Super New Glue is less messy than E6000 which is why I avoided the latter. But I was forced to use E6000 for the gorgeous Swarovski marguerite flowers on the blue egg because I failed to make deep enough impressions.  So I had to add a glob of it to make sure there was enough glue to hold the marguerite.

Inevitably I got glue smeared on the polymer egg! And compounded the problem by trying to wipe it off with a paper towel!

There is an easy fix. I used 3000 Grit Sandpaper to gently take off the boo-boo. You can also get this at a good automotive supply shop.

You can then make a wrapped loop for the bail.  I used a double loop.  See this past post on how to wire wrap bails for more ideas.

Once all the eggs are ready to go, add the chain.  I wanted to make a claspless sautoir (long necklace style popular with the Edwardians) so I used a jump ring to connect both ends of the chain to the pendant bail.

Pity I don't have an Edwardian dress for my mannequin!

Do you have the same trouble as me?  Designs just simply don't make it to a shop as they get diverted to one's personal jewelry collection!

I used natural light, my iPhone 6S with the ProCamera app and the Modahaus TS400 tabletop studio and the Steady Stand for final product photography. The tutorial pictures were taken with the same equipment but with artificial lights in my windowless basement studio. Check out my How to Photograph Jewelry Webinar .

I do receive a small fee for any products purchased through affiliate links. This goes towards the support of this blog and to provide resource information to readers.
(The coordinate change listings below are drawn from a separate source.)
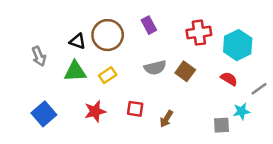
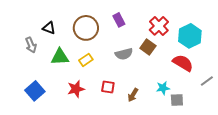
red cross: (199, 33) -> (159, 26), turned -36
black triangle: (78, 41) -> (49, 28), moved
brown square: (185, 71) -> (148, 47), moved
red semicircle: (229, 79) -> (183, 63), size x1.5
gray line: (259, 89) -> (207, 81), moved
cyan star: (241, 111) -> (163, 88), moved

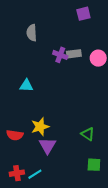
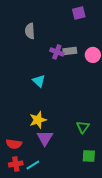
cyan triangle: (26, 86) -> (39, 81), moved, turned 40
green triangle: (88, 134) -> (83, 127), turned 32
red semicircle: (15, 135) -> (14, 144), moved

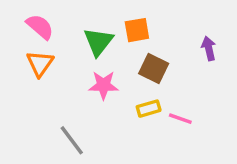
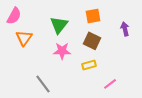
pink semicircle: (40, 27) -> (14, 16), moved, turned 78
orange square: (137, 30) -> (93, 16), moved
pink line: (180, 119) -> (110, 84), moved, turned -56

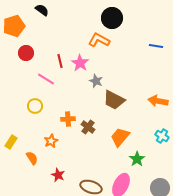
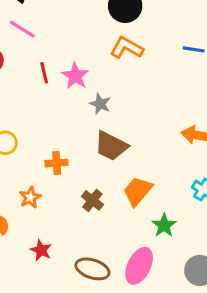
orange L-shape: (99, 40) -> (127, 48), moved
pink line: (46, 79) -> (22, 29), moved
brown trapezoid: (114, 100) -> (111, 146), moved
brown cross: (88, 127) -> (92, 200), moved

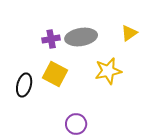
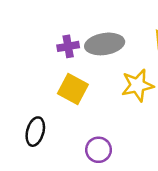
black ellipse: (24, 85) -> (35, 132), moved

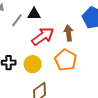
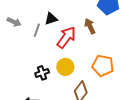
orange pentagon: (66, 60) -> (103, 66), moved

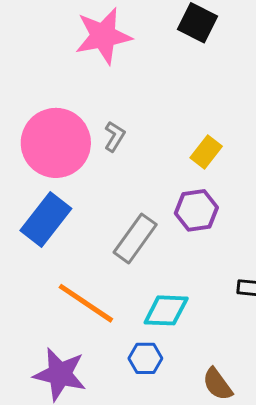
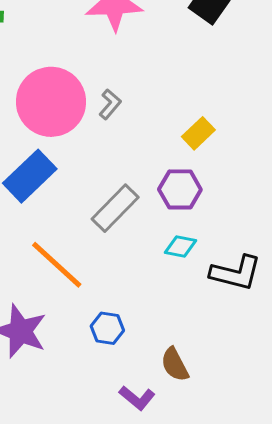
cyan diamond: (166, 310) -> (181, 246), moved, size x0.7

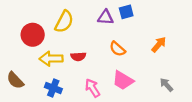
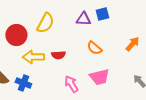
pink trapezoid: (123, 80) -> (99, 77), turned -45
blue cross: (53, 88) -> (23, 83), moved

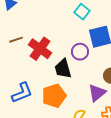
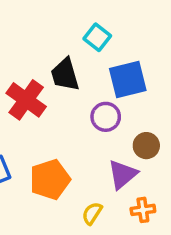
purple circle: (80, 52) -> (106, 117), moved
black trapezoid: (63, 69) -> (65, 74), moved

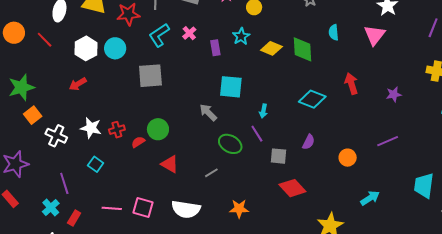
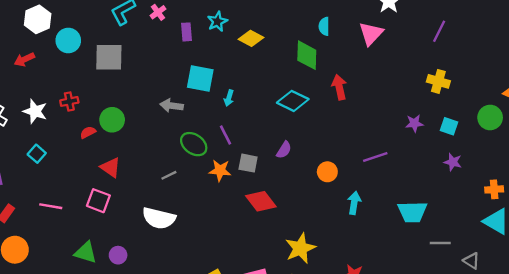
cyan circle: (115, 48) -> (68, 40), moved
green diamond: (302, 49) -> (307, 55), moved
purple star: (394, 94) -> (414, 123), moved
cyan arrow: (263, 111) -> (229, 98), moved
gray arrow: (208, 112) -> (172, 106), turned -42
red cross: (117, 130) -> (69, 101), moved
red triangle: (170, 164) -> (111, 167), moved
cyan trapezoid: (424, 186) -> (412, 212), turned -104
cyan arrow: (370, 198) -> (354, 203), moved, turned -54
pink square: (143, 207) -> (98, 201), moved
white semicircle: (186, 209) -> (159, 218), moved
orange star: (239, 209) -> (220, 170), moved

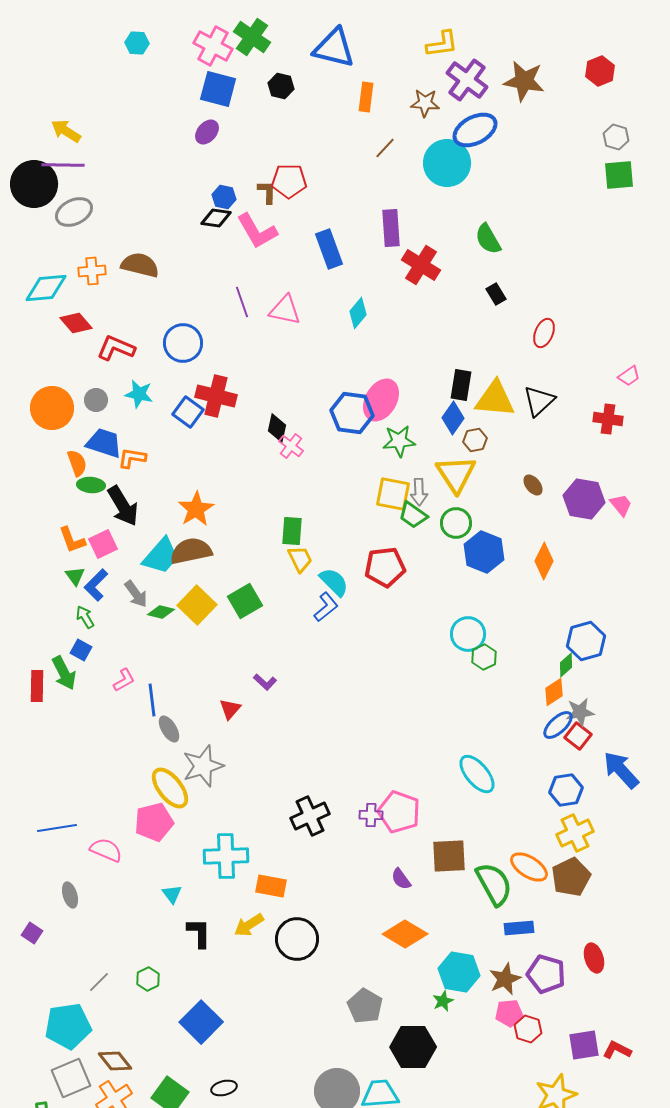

The opinions expressed are solely my own. They would be the same whether or not I receive any compensation.

Before You Go:
Original Post by THE BEADING GEM
Jewelry Making Tips - Wire JewelryTips  -Jewelry Business Tips 


  1. Wow Pearl - you've had quite the time with this tutorial! But in the end you've come up with something quite unique!

    I'm wondering if rubbing alcohol would have taken the boo boo off instead of having to sand it down again? I often use rubbing alcohol for removing glue - hmmm - it might be worth testing...

    I haven't used varathane on any of my polymer clay projects in a long time. I polish with a buff on either my polishing machine or with my flex shaft and then apply my doodads after with glue. I got to the point where I was getting sick of the drips that hardened while it dried and eventually to preferring the hard glossy finish from buffing. But each to their own. Buffing does require sanding beforehand - at least for me - and it does take some skill with not applying the buff too hard against the piece or the heat and pressure will divot the polymer clay.

    All in all it really is a lot of fun no matter how you go about it isn't it!

    1. I didn't try the rubbing alcohol because I didn't want the risk of the varnished layers coming off.

      Varnishing is an alternative to sanding and polishing which helps those without the tools. I avoided the sanding and polishing because I didn't want to disturb the impressions.

    2. I've been mulling this problem over and realized that you had used superglue. That might not have come off easily with rubbing alcohol. However - I've read that putting superglue in the freeze will break the bond. If that's the case - and worth the experiment - then the rubbing alcohol would take it off nicely.
      As for sanding and buffing away your impressions - I think if you've finished the egg nicely and smoothed away fingerprints etc. then you could get away with a light sanding and then use your dremel to buff. I know lots of people don't have a dremel even - but sanding and polishing by hand sure gives it a nice effect. I'm always worried that yellowing will occur with added finishes like varathane. I'm thinking maybe PMIII might give you a finish you like as well and could be done in matte or shiny. So many options - so little time!

    3. No, the mess I made on the blue egg was E6000.

      I did manage to get a smooth surface by rolling the egg on a glossy ceramic tile so there were no fingermarks to remove. But you made a good point about smoothing fingerprints if people inadvertently left such marks.

  2. This is a really cool idea! I have made similar dollhouse eggs!

    1. That is so neat! I assume they were Easter decor in the dollhouse?